Copy the data below exactly, but not the pictures it contains.

Stored items from a collection
· · ·
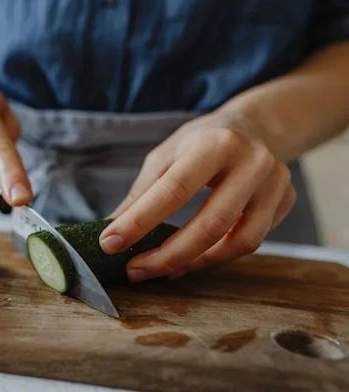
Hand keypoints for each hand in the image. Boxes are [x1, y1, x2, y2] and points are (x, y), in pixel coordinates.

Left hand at [99, 110, 295, 281]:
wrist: (254, 126)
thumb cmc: (201, 142)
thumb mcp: (166, 156)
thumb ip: (141, 194)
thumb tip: (110, 232)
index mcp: (215, 144)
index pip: (174, 190)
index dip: (140, 221)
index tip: (110, 244)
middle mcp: (252, 162)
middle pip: (210, 225)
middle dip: (167, 256)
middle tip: (135, 270)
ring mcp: (276, 184)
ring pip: (238, 242)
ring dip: (194, 263)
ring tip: (161, 269)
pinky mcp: (286, 202)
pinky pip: (250, 242)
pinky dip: (216, 256)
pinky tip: (191, 259)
· · ·
Task output ->
Hand keypoints for each hand in the image. Boxes are [x1, y1, x2, y2] and points are (x, y), in pixel coordinates.

Left hand at [99, 110, 295, 281]:
wrist: (254, 126)
thumb cmc: (201, 142)
thumb mcp: (166, 156)
thumb ip: (141, 194)
thumb tip: (110, 232)
index mcp: (215, 144)
index pip: (174, 190)
index dip: (140, 221)
index tip: (110, 244)
middle mcp: (252, 162)
middle pip: (210, 225)
middle dip: (167, 256)
middle tip: (135, 270)
ring mcp: (276, 184)
ring pip: (238, 242)
ring dip: (194, 263)
ring tip: (161, 269)
pinky mcp: (286, 202)
pinky pip: (250, 242)
pinky dip: (216, 256)
pinky tip: (191, 259)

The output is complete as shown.